Les Occidentaux mettent la pression sur la Chine pour qu’elle annule la dette envers les pays africains. Quel est son montant ?

Il est difficile de le savoir exactement, mais l’endettement n’est pas aussi important qu’on le pense. Récemment, les médias francophones ont avancé le chiffre de 145 milliards de dollars qui représenterait 40 % de la dette africaine. En fait, il s’agit du montant des prêts publics bilatéraux octroyés par la Chine entre 2000 et 2017 aux pays d’Afrique subsaharienne. Or, certains de ces prêts ont déjà été remboursés, sont en voie de l’être ou ont été annulés. En 2017, le montant de la dette bilatérale que l’Afrique subsaharienne devait à la Chine pouvait être de 58 milliards de dollars, soit 13 % de la dette totale à long terme ou 17 % de la dette bénéficiant d’une garantie publique. On est loin des 40 %. Mais pour en estimer l’impact budgétaire annuel, il faudrait connaître le service de la dette, c’est-à-dire l’ensemble des remboursements du principal et du paiement des intérêts.

Un certain nombre de contrats semblent mentionner aussi des remboursements en matières premières…

Certains contrats font l’objet de clauses en garantissant le secret et donc certains prêts ne sont pas connus. Certains incluent des remboursements en matières premières. Avec la baisse des cours de ces produits comme le pétrole, la Chine s’est rendu compte qu’elle était perdante, d’où leur raréfaction. Il y a aussi les prêts accordés directement par les entreprises chinoises à des Etats, dont on ne connaît généralement pas les termes.

La Chine n’a qu’un statut d’observateur au Club de Paris, groupe informel de créanciers publics dont le rôle est de restructurer collectivement les dettes. Voyez-vous Pékin participer à un effort collectif d’annulation de dette des pays africains ?

La Chine accepte rarement les annulations de dettes pures et simples. Elle ne devrait pas changer de comportement, ne serait-ce que parce que cela l’obligerait à plus de transparence, un exercice auquel elle n’est pas préparée. Elle préfère négocier de manière bilatérale avec les pays du Sud. Pékin devrait toutefois faire quelques gestes sur la dette africaine au-delà du moratoire, en proposant des restructurations, ne serait-ce que pour ne pas perdre la face publiquement alors que les pays occidentaux cherchent à l’attirer dans un piège de l’annulation de dette.

Les pays africains ont récemment critiqué Pékin à propos du traitement de leurs ressortissants durant le confinement en Chine. Est-ce la fin de l’idylle ?

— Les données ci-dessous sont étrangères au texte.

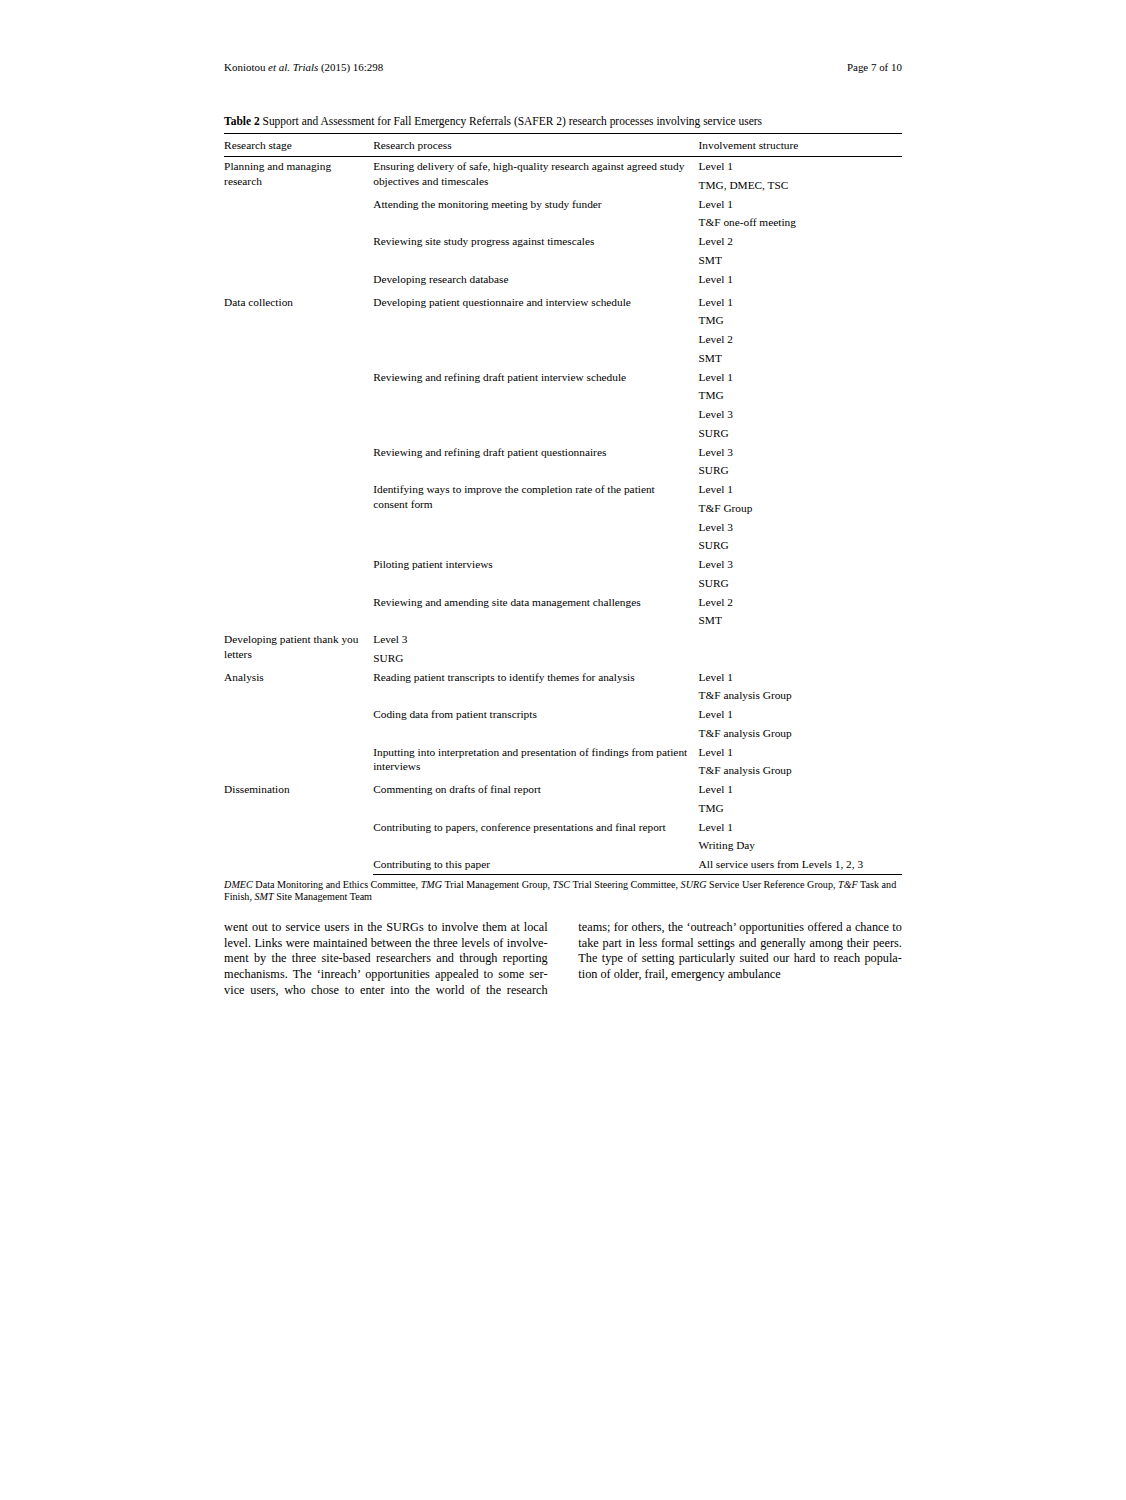Koniotou et al. Trials (2015) 16:298
Page 7 of 10
Table 2 Support and Assessment for Fall Emergency Referrals (SAFER 2) research processes involving service users
| Research stage | Research process | Involvement structure |
| --- | --- | --- |
| Planning and managing research | Ensuring delivery of safe, high-quality research against agreed study objectives and timescales | Level 1 |
| TMG, DMEC, TSC |
| Attending the monitoring meeting by study funder | Level 1 |
| T&F one-off meeting |
| Reviewing site study progress against timescales | Level 2 |
| SMT |
| Developing research database | Level 1 |
| Data collection | Developing patient questionnaire and interview schedule | Level 1 |
| TMG |
| Level 2 |
| SMT |
| Reviewing and refining draft patient interview schedule | Level 1 |
| TMG |
| Level 3 |
| SURG |
| Reviewing and refining draft patient questionnaires | Level 3 |
| SURG |
| Identifying ways to improve the completion rate of the patient consent form | Level 1 |
| T&F Group |
| Level 3 |
| SURG |
| Piloting patient interviews | Level 3 |
| SURG |
| Reviewing and amending site data management challenges | Level 2 |
| SMT |
| Developing patient thank you letters | Level 3 |
| SURG |
| Analysis | Reading patient transcripts to identify themes for analysis | Level 1 |
| T&F analysis Group |
| Coding data from patient transcripts | Level 1 |
| T&F analysis Group |
| Inputting into interpretation and presentation of findings from patient interviews | Level 1 |
| T&F analysis Group |
| Dissemination | Commenting on drafts of final report | Level 1 |
| TMG |
| Contributing to papers, conference presentations and final report | Level 1 |
| Writing Day |
| Contributing to this paper | All service users from Levels 1, 2, 3 |
DMEC Data Monitoring and Ethics Committee, TMG Trial Management Group, TSC Trial Steering Committee, SURG Service User Reference Group, T&F Task and Finish, SMT Site Management Team
went out to service users in the SURGs to involve them at local level. Links were maintained between the three levels of involvement by the three site-based researchers and through reporting mechanisms. The ‘inreach’ opportunities appealed to some service users, who chose to enter into the world of the research teams; for others, the ‘outreach’ opportunities offered a chance to take part in less formal settings and generally among their peers. The type of setting particularly suited our hard to reach population of older, frail, emergency ambulance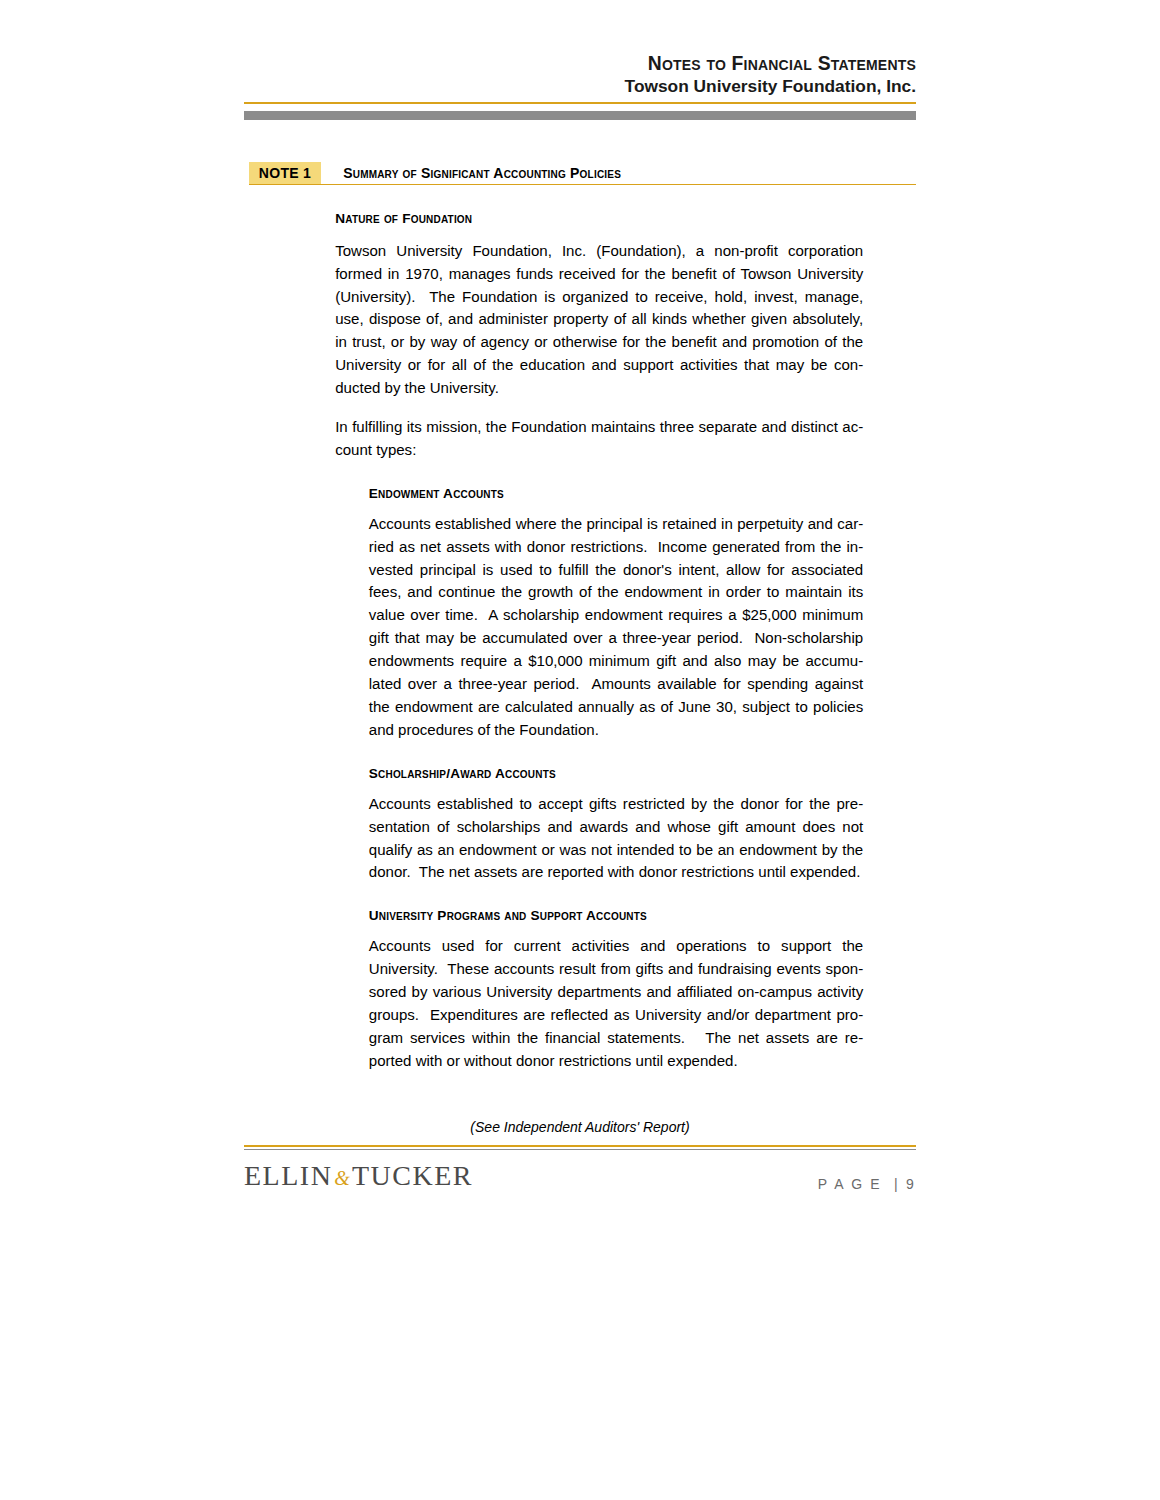Notes to Financial Statements
Towson University Foundation, Inc.
NOTE 1
Summary of Significant Accounting Policies
Nature of Foundation
Towson University Foundation, Inc. (Foundation), a non-profit corporation formed in 1970, manages funds received for the benefit of Towson University (University). The Foundation is organized to receive, hold, invest, manage, use, dispose of, and administer property of all kinds whether given absolutely, in trust, or by way of agency or otherwise for the benefit and promotion of the University or for all of the education and support activities that may be conducted by the University.
In fulfilling its mission, the Foundation maintains three separate and distinct account types:
Endowment Accounts
Accounts established where the principal is retained in perpetuity and carried as net assets with donor restrictions. Income generated from the invested principal is used to fulfill the donor's intent, allow for associated fees, and continue the growth of the endowment in order to maintain its value over time. A scholarship endowment requires a $25,000 minimum gift that may be accumulated over a three-year period. Non-scholarship endowments require a $10,000 minimum gift and also may be accumulated over a three-year period. Amounts available for spending against the endowment are calculated annually as of June 30, subject to policies and procedures of the Foundation.
Scholarship/Award Accounts
Accounts established to accept gifts restricted by the donor for the presentation of scholarships and awards and whose gift amount does not qualify as an endowment or was not intended to be an endowment by the donor. The net assets are reported with donor restrictions until expended.
University Programs and Support Accounts
Accounts used for current activities and operations to support the University. These accounts result from gifts and fundraising events sponsored by various University departments and affiliated on-campus activity groups. Expenditures are reflected as University and/or department program services within the financial statements. The net assets are reported with or without donor restrictions until expended.
(See Independent Auditors' Report)
ELLIN&TUCKER
P A G E | 9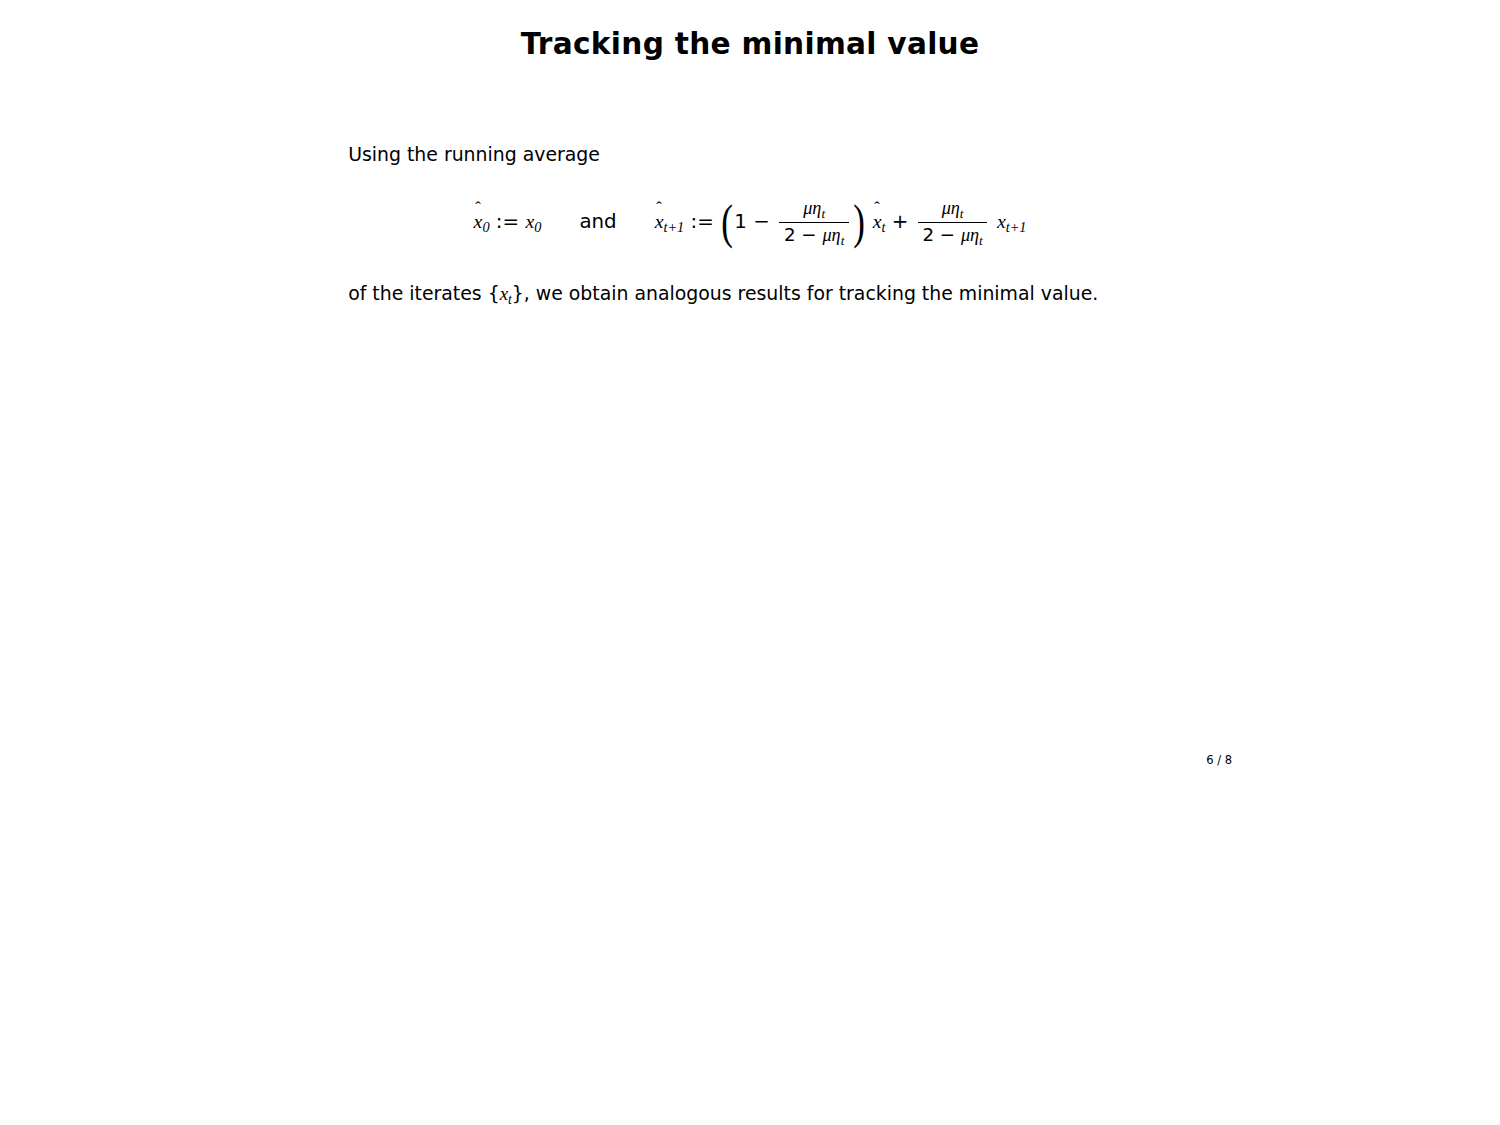Tracking the minimal value
Using the running average
x̂0 := x0 and x̂t+1 := (1 − μηt 2 − μηt) x̂t + μηt 2 − μηt xt+1
of the iterates {xt}, we obtain analogous results for tracking the minimal value.
6 / 8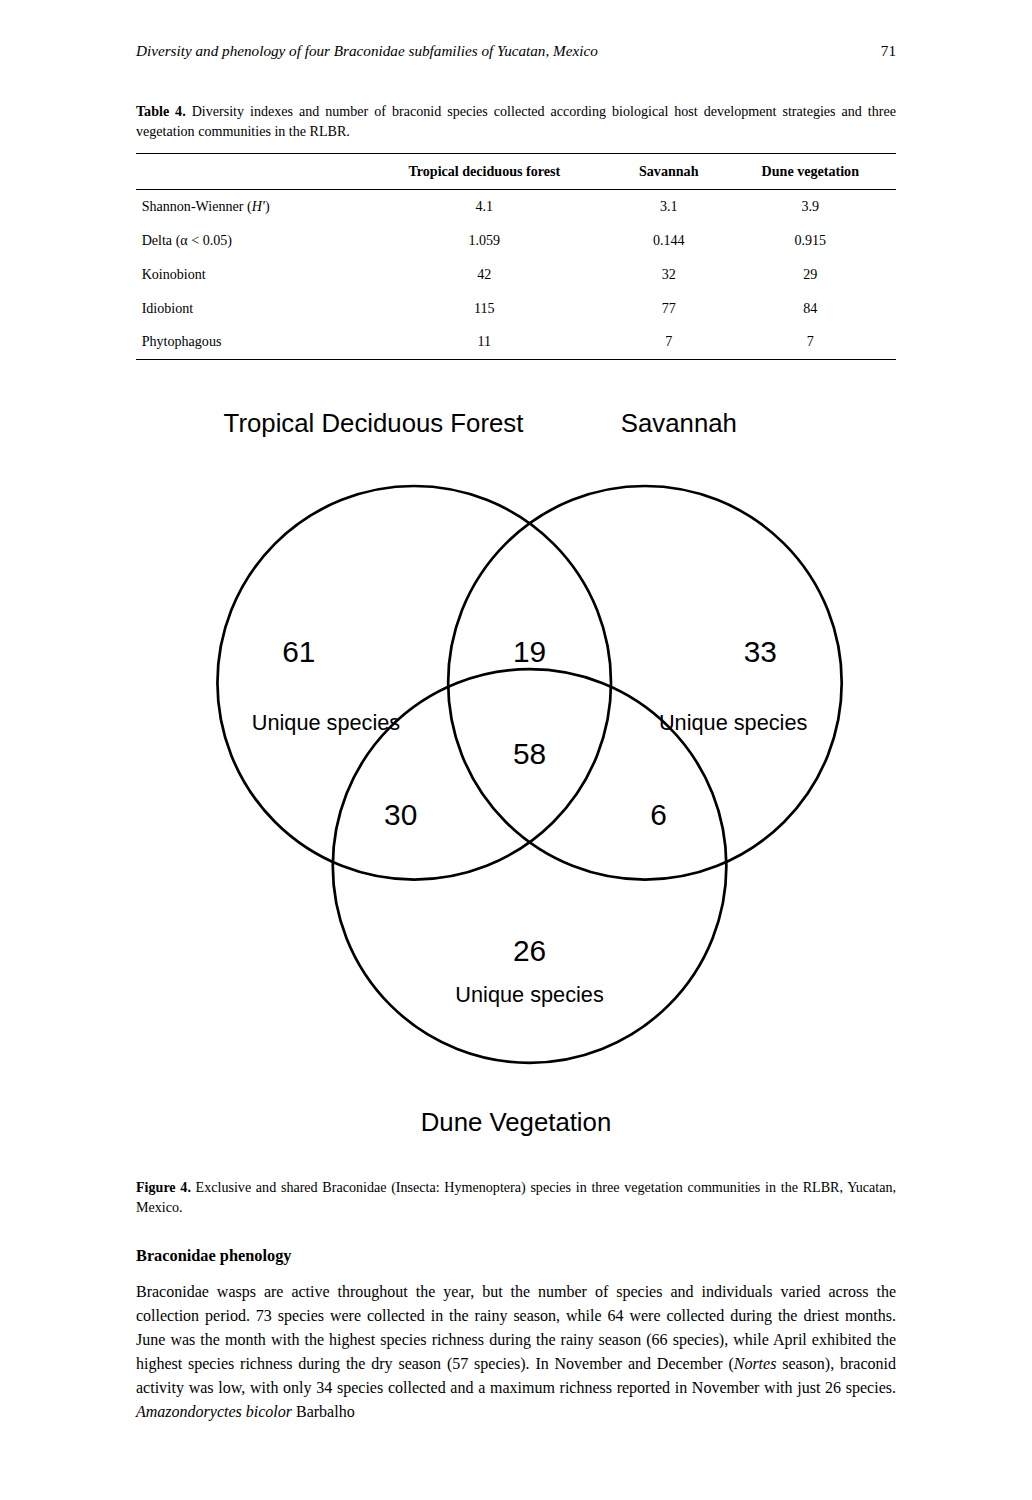Diversity and phenology of four Braconidae subfamilies of Yucatan, Mexico 71
Table 4. Diversity indexes and number of braconid species collected according biological host development strategies and three vegetation communities in the RLBR.
| | Tropical deciduous forest | Savannah | Dune vegetation |
| --- | --- | --- | --- |
| Shannon-Wienner ( H' ) | 4.1 | 3.1 | 3.9 |
| Delta (α < 0.05) | 1.059 | 0.144 | 0.915 |
| Koinobiont | 42 | 32 | 29 |
| Idiobiont | 115 | 77 | 84 |
| Phytophagous | 11 | 7 | 7 |
Tropical Deciduous Forest Savannah Dune Vegetation 61 19 33 58 30 6 26 Unique species Unique species Unique species
Figure 4. Exclusive and shared Braconidae (Insecta: Hymenoptera) species in three vegetation communities in the RLBR, Yucatan, Mexico.
Braconidae phenology
Braconidae wasps are active throughout the year, but the number of species and individuals varied across the collection period. 73 species were collected in the rainy season, while 64 were collected during the driest months. June was the month with the highest species richness during the rainy season (66 species), while April exhibited the highest species richness during the dry season (57 species). In November and December (Nortes season), braconid activity was low, with only 34 species collected and a maximum richness reported in November with just 26 species. Amazondoryctes bicolor Barbalho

Au-delà de critiques somme toute assez limitées, la voix des pays africains ne semble pas assez puissante pour forcer la Chine à véritablement modifier son comportement. Les Etats africains ont trop besoin de la Chine sur le double plan politique et économique. Et les pays occidentaux cherchent surtout à la mettre en porte-à-faux par rapport à une diplomatie dont la générosité affichée est très relative. Une étude récente du Centre pour le développement global (CDG), un think tank basé à Washington, montre que les conditions de prêts de la Banque mondiale sont en règle générale plus avantageuses que celles accordées par les banques publiques chinoises. Mais le montant des prêts de ces dernières est souvent beaucoup plus élevé, ce qui fait la différence quand il faut financer de grands projets d’infrastructures.

« Les pays d’Afrique du Nord pourraient plus facilement profiter de relocalisations que ceux d’Afrique subsaharienne »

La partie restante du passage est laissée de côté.